>> start Raw records

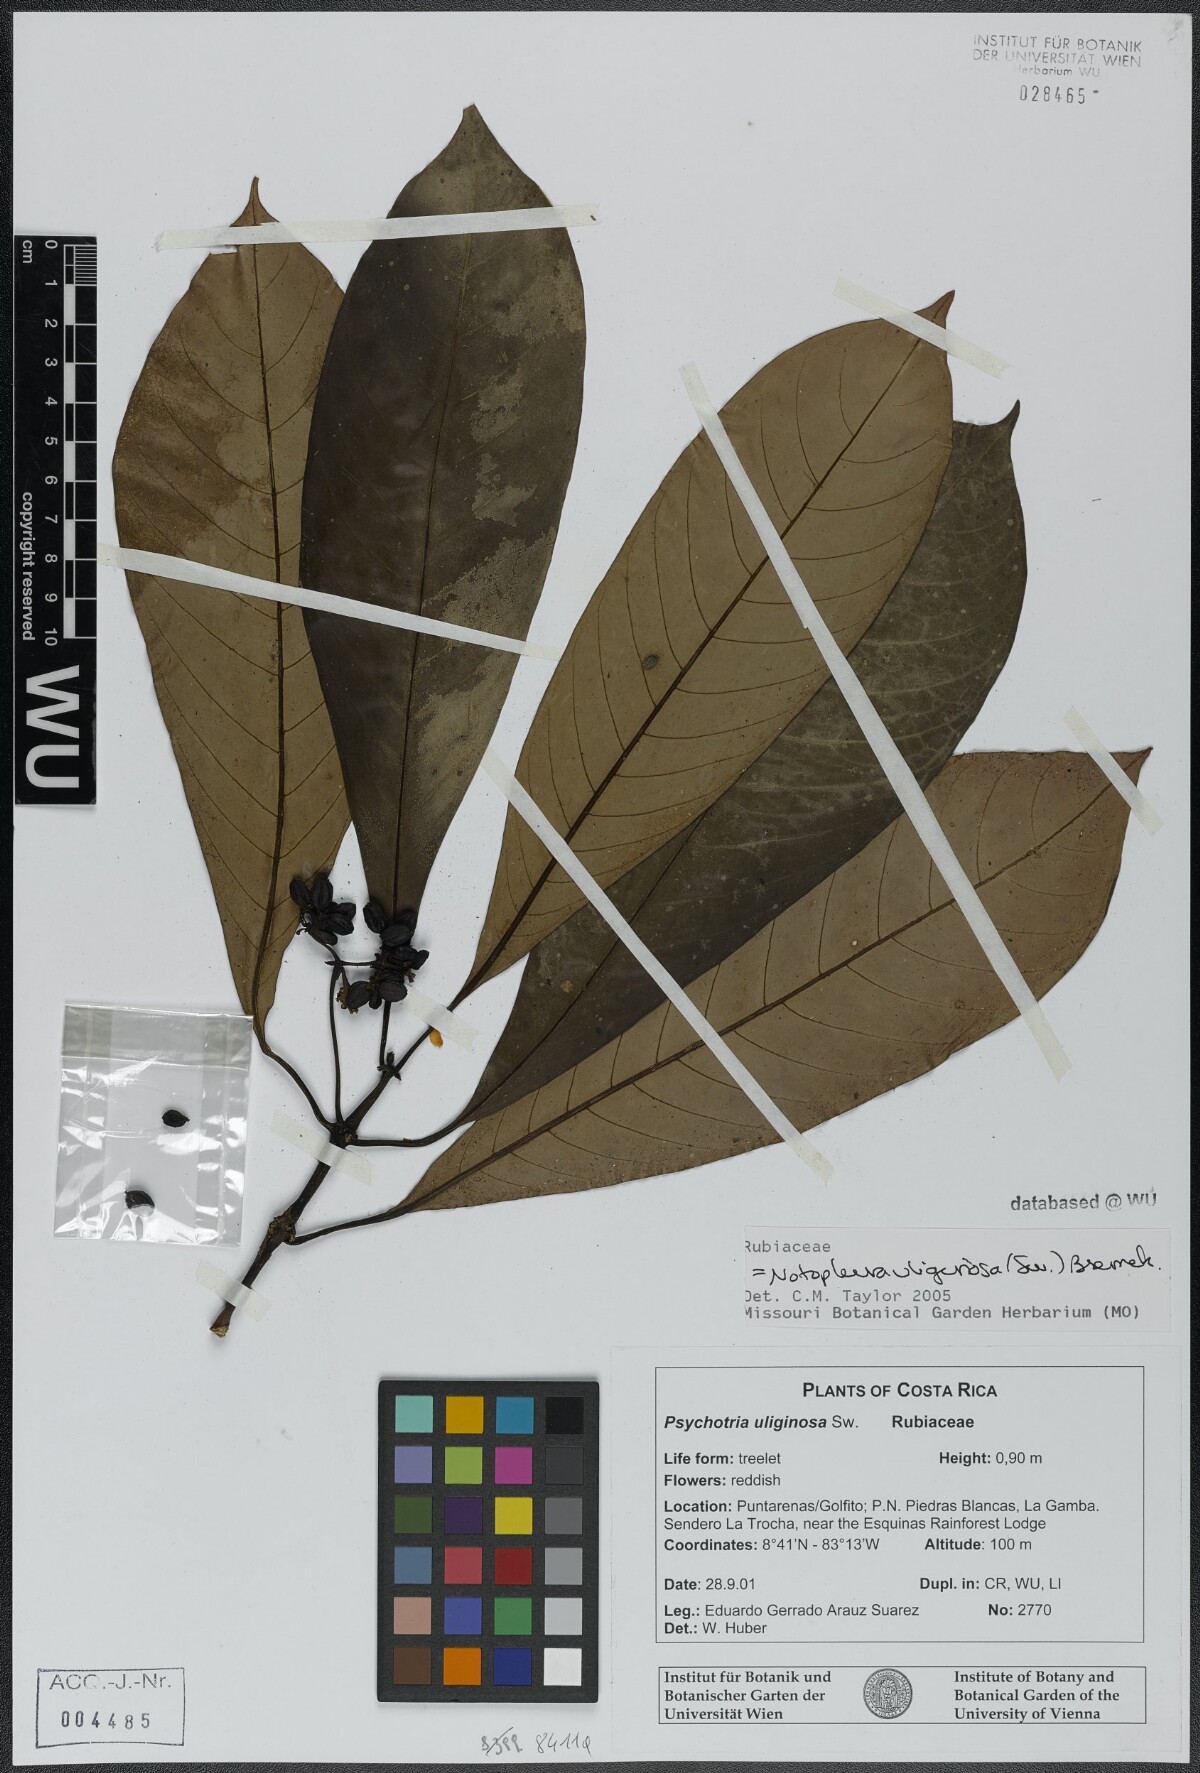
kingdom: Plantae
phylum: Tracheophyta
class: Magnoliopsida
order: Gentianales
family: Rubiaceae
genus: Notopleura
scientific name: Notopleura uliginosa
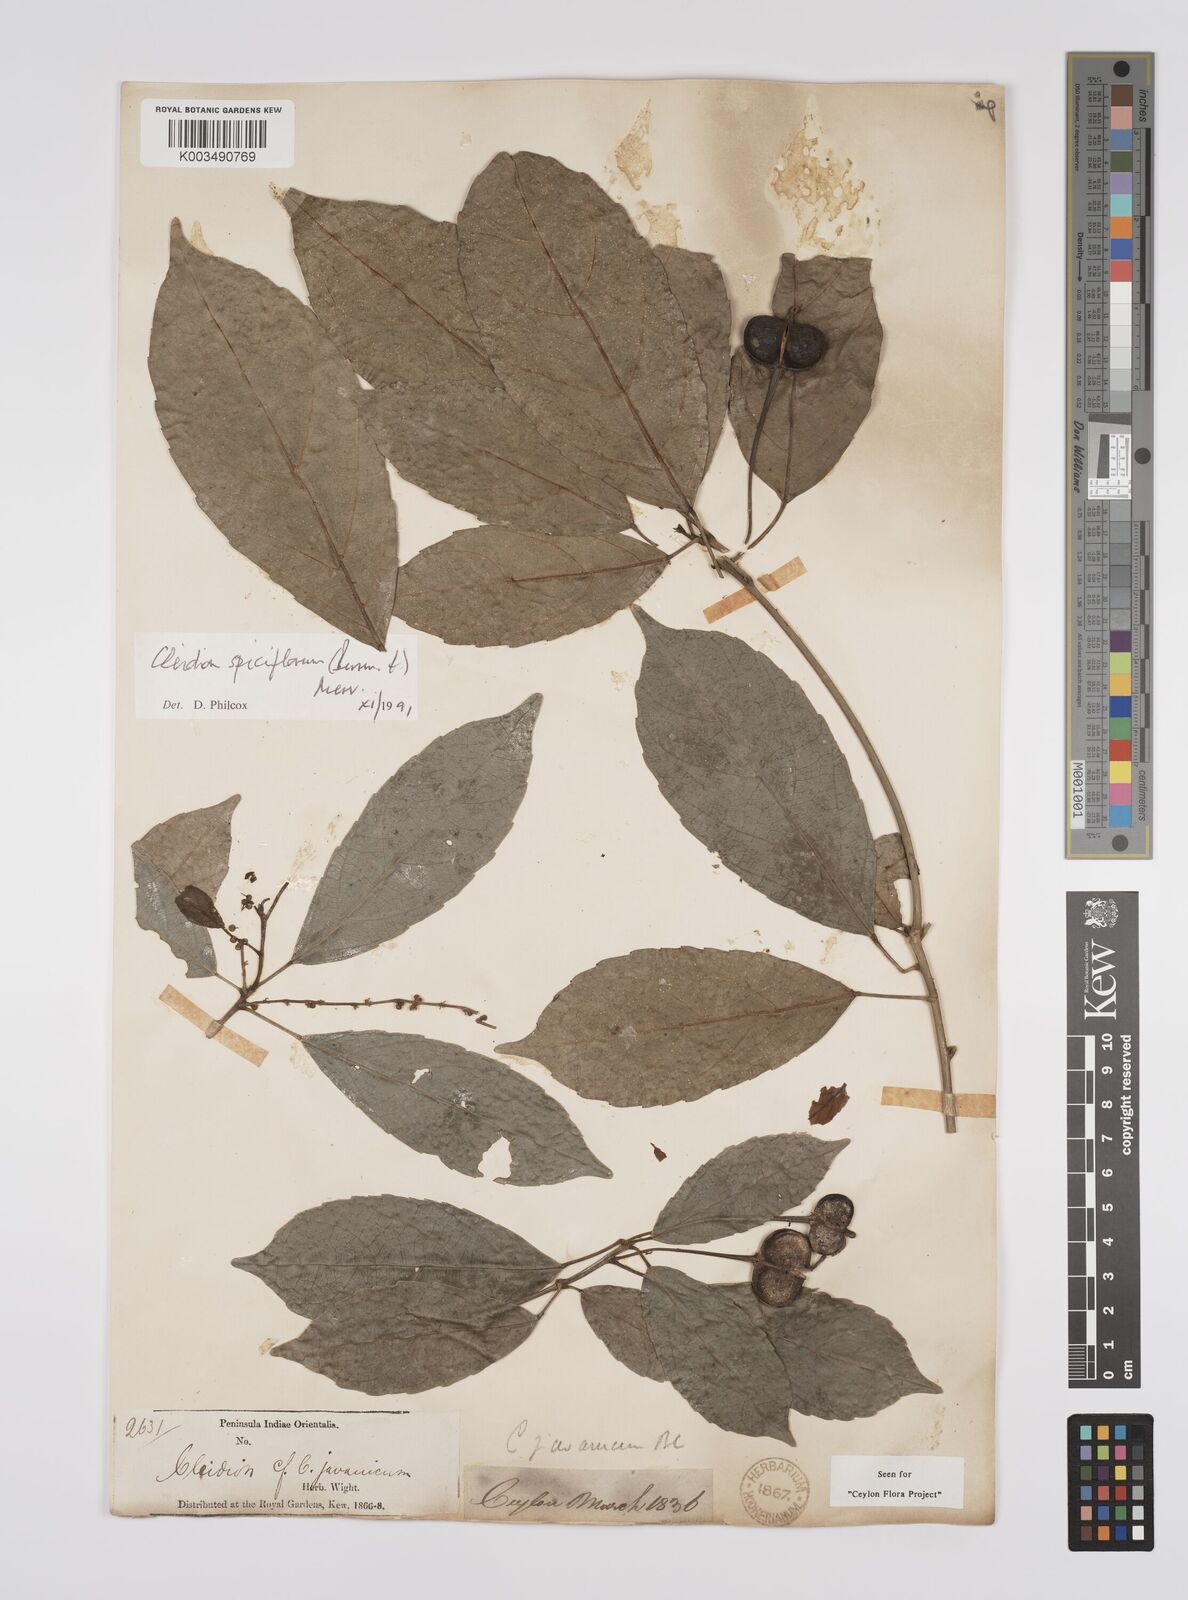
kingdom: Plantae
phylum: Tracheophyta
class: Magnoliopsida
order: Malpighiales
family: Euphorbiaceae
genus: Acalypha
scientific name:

>> end Raw records
>> start Raw records

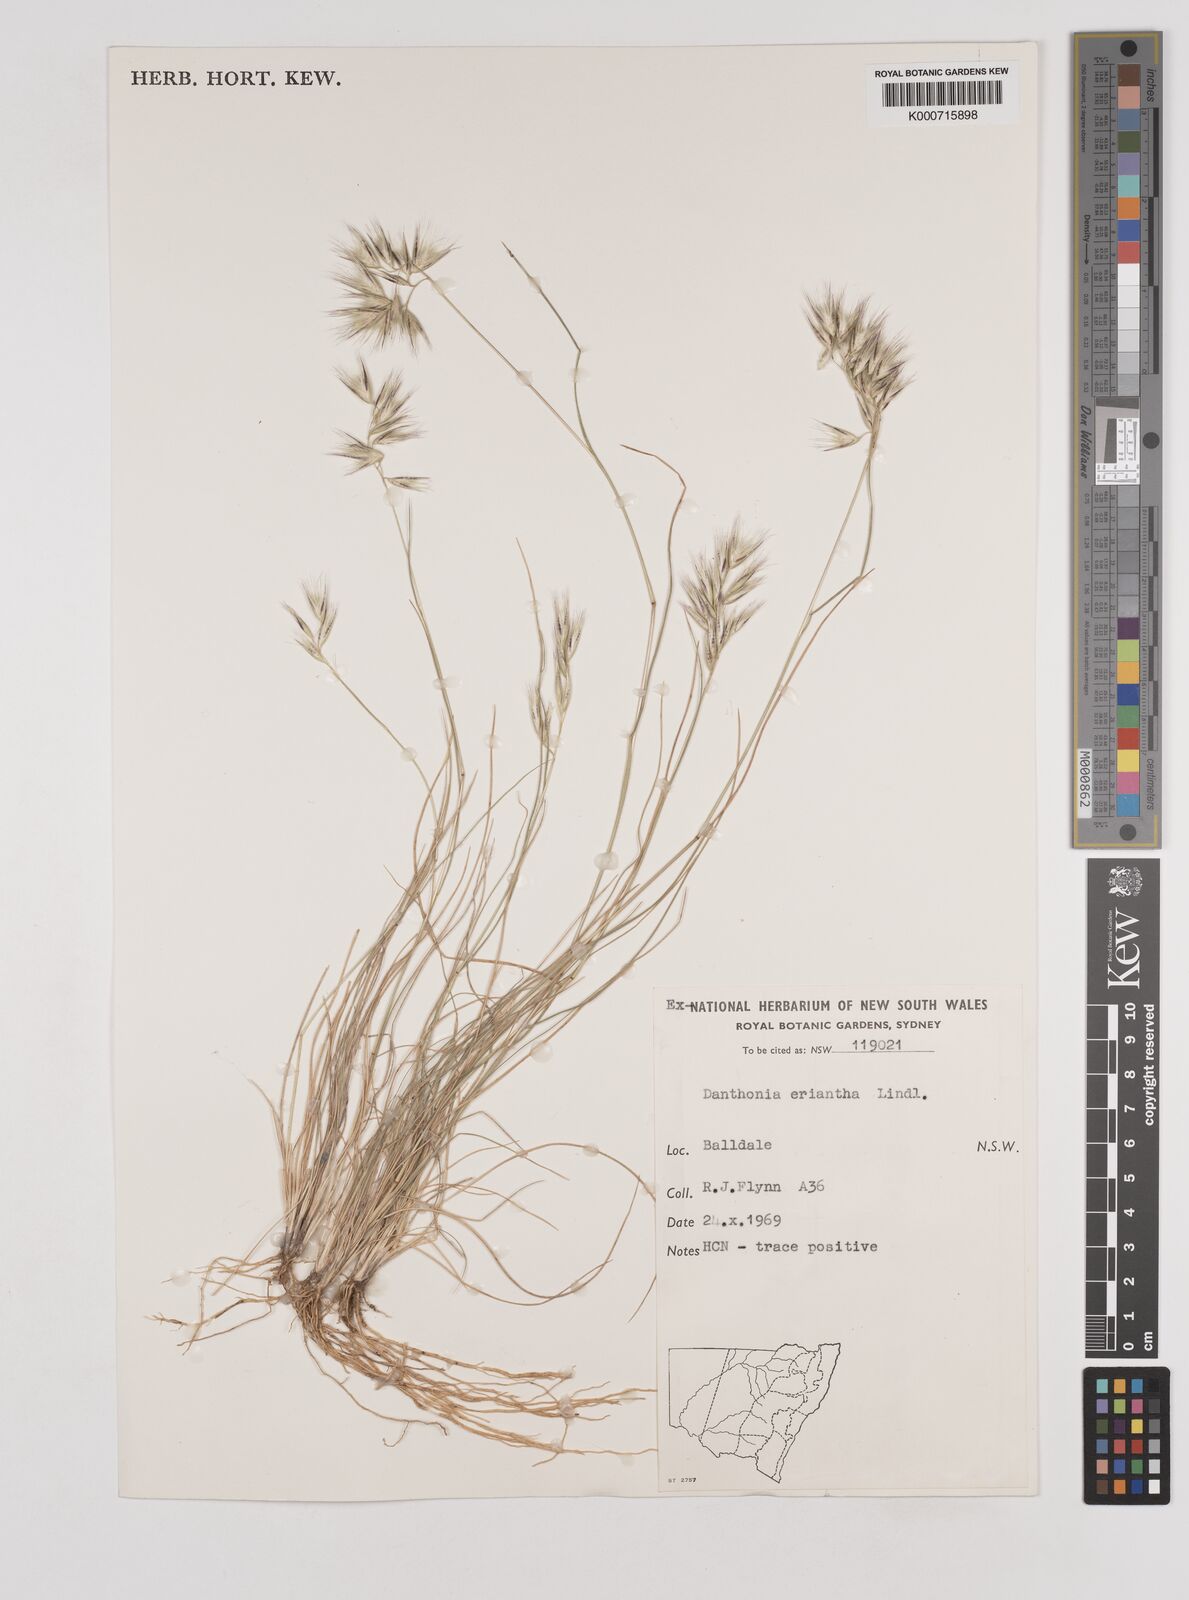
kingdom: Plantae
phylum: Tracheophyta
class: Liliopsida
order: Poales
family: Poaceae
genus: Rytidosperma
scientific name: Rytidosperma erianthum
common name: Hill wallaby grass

>> end Raw records

• **Given task**: Rewrite the material from the line containing "order: Poales" down to the line containing "common name: Hill wallaby grass", changing "scientific name" to "binomial name" and leaving everything else as it is.

• **Written solution**:
order: Poales
family: Poaceae
genus: Rytidosperma
binomial name: Rytidosperma erianthum
common name: Hill wallaby grass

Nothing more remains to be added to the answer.